**ASSIGNMENT**
State how many lines in the records below include the word "legume". Give nothing but that number.

**INPUT FOR THIS TASK**
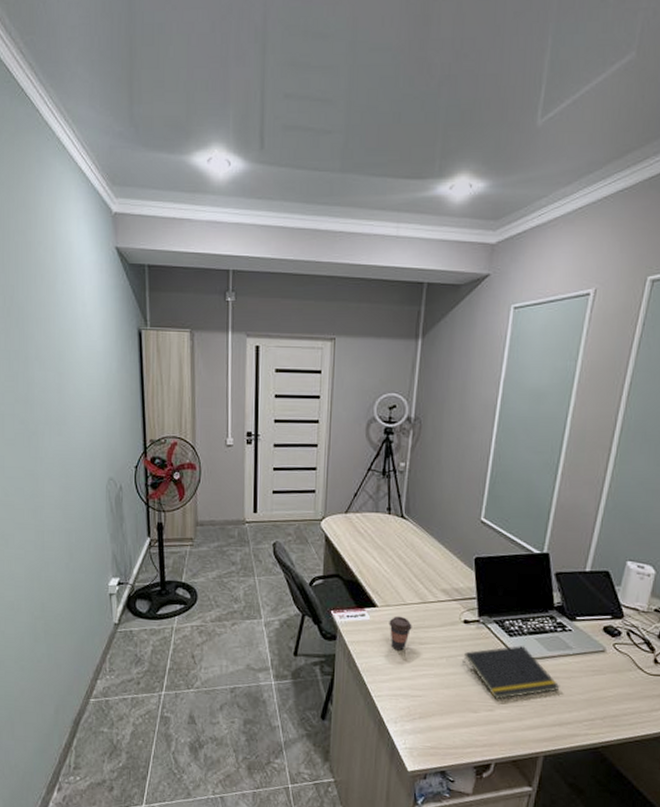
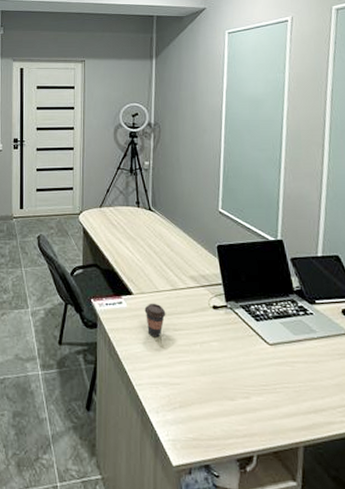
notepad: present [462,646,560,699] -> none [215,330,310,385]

...

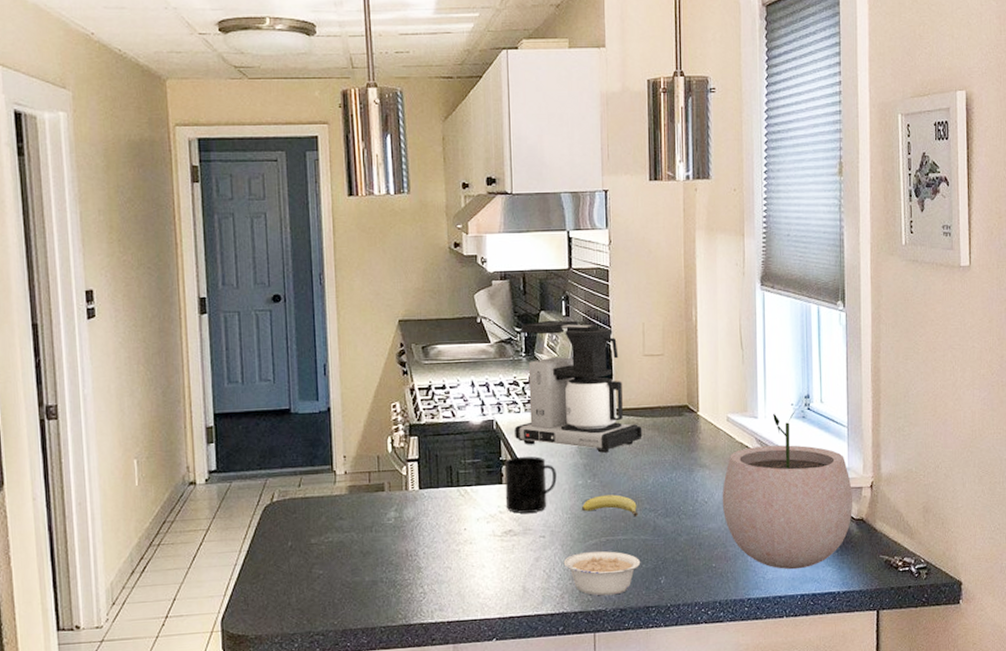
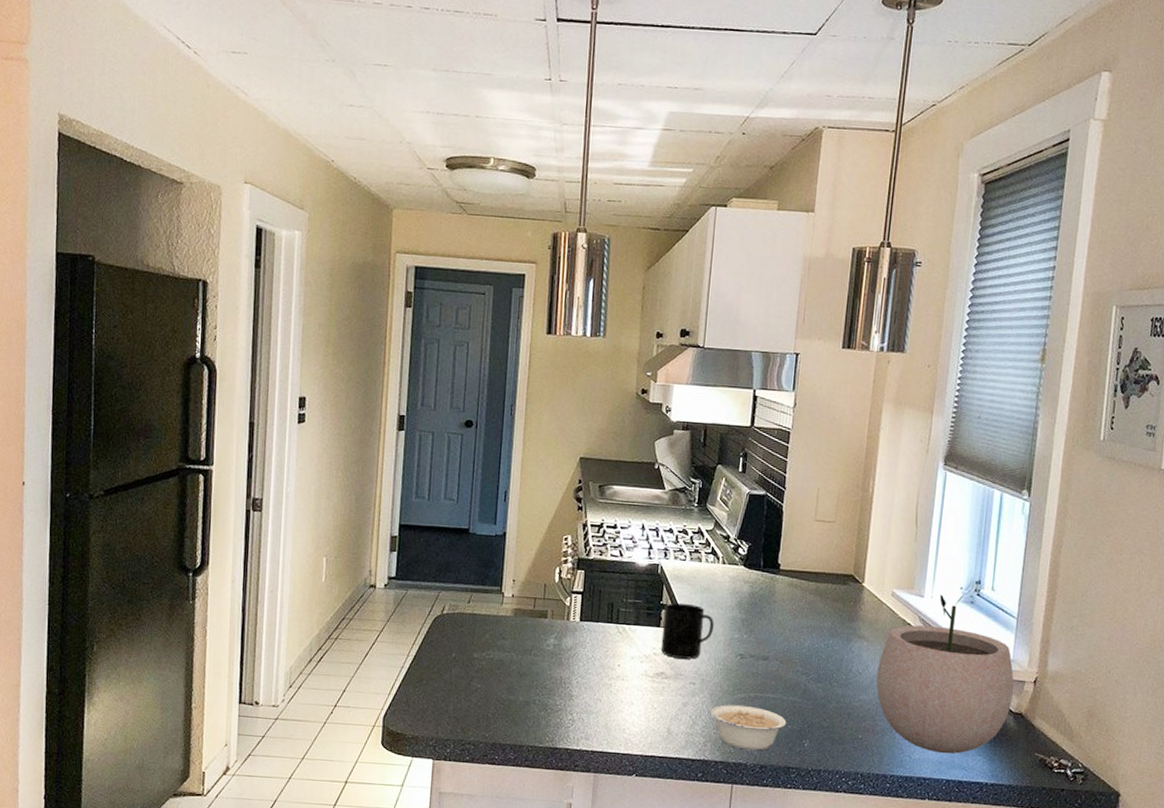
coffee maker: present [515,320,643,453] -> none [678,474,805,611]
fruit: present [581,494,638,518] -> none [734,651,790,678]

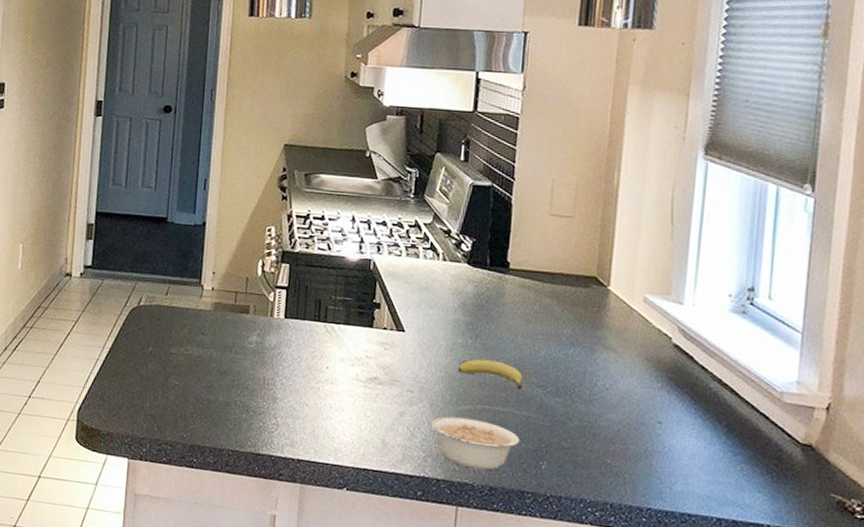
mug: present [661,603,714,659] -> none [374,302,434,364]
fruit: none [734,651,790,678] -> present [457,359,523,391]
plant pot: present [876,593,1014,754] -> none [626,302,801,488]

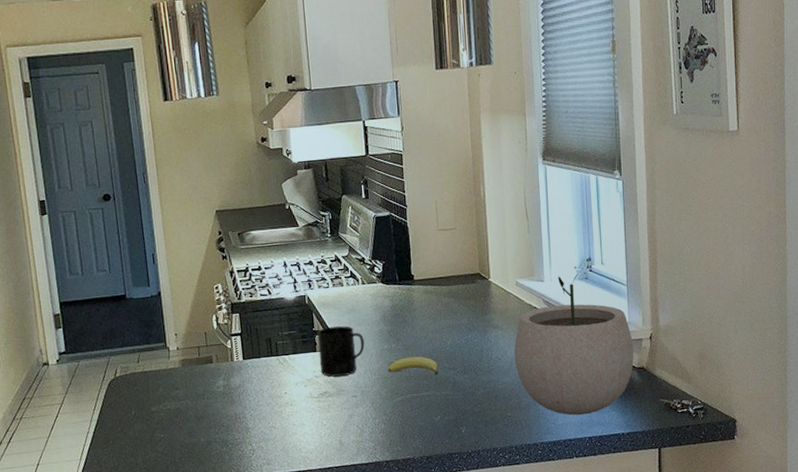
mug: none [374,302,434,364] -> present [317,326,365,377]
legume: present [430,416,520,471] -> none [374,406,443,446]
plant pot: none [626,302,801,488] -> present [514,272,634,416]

...

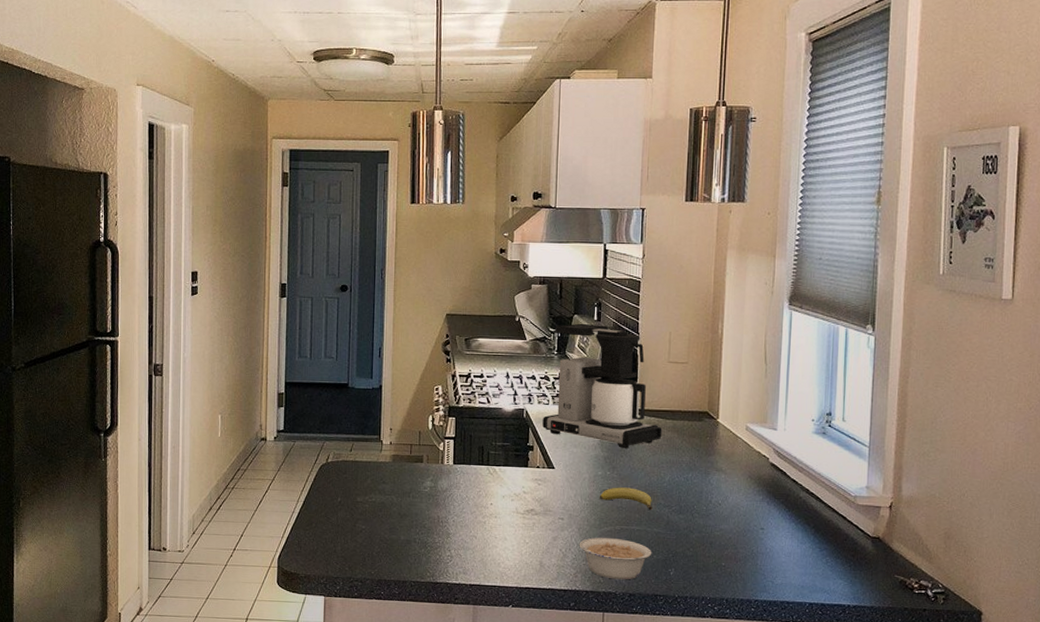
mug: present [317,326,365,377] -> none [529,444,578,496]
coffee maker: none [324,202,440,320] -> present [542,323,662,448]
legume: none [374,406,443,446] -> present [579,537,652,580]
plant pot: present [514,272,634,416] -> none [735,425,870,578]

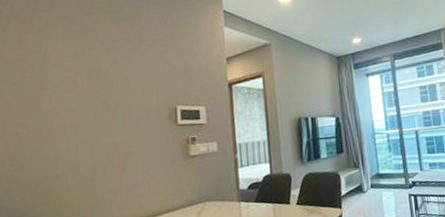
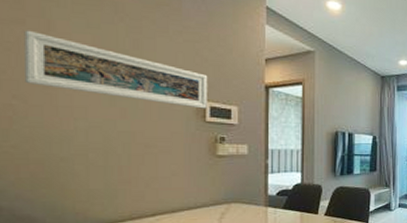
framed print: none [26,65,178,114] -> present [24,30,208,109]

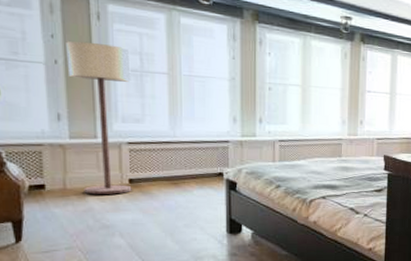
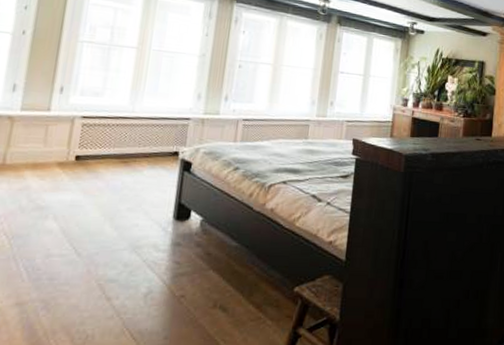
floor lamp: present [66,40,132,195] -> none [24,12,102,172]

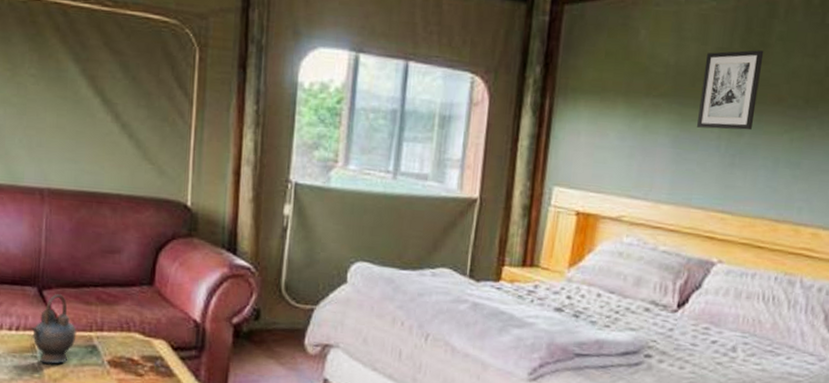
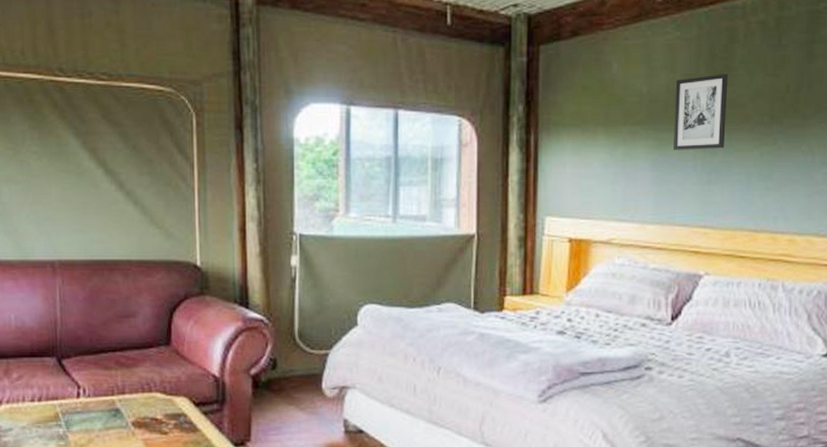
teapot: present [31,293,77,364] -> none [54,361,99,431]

**OUTPUT BELOW**
2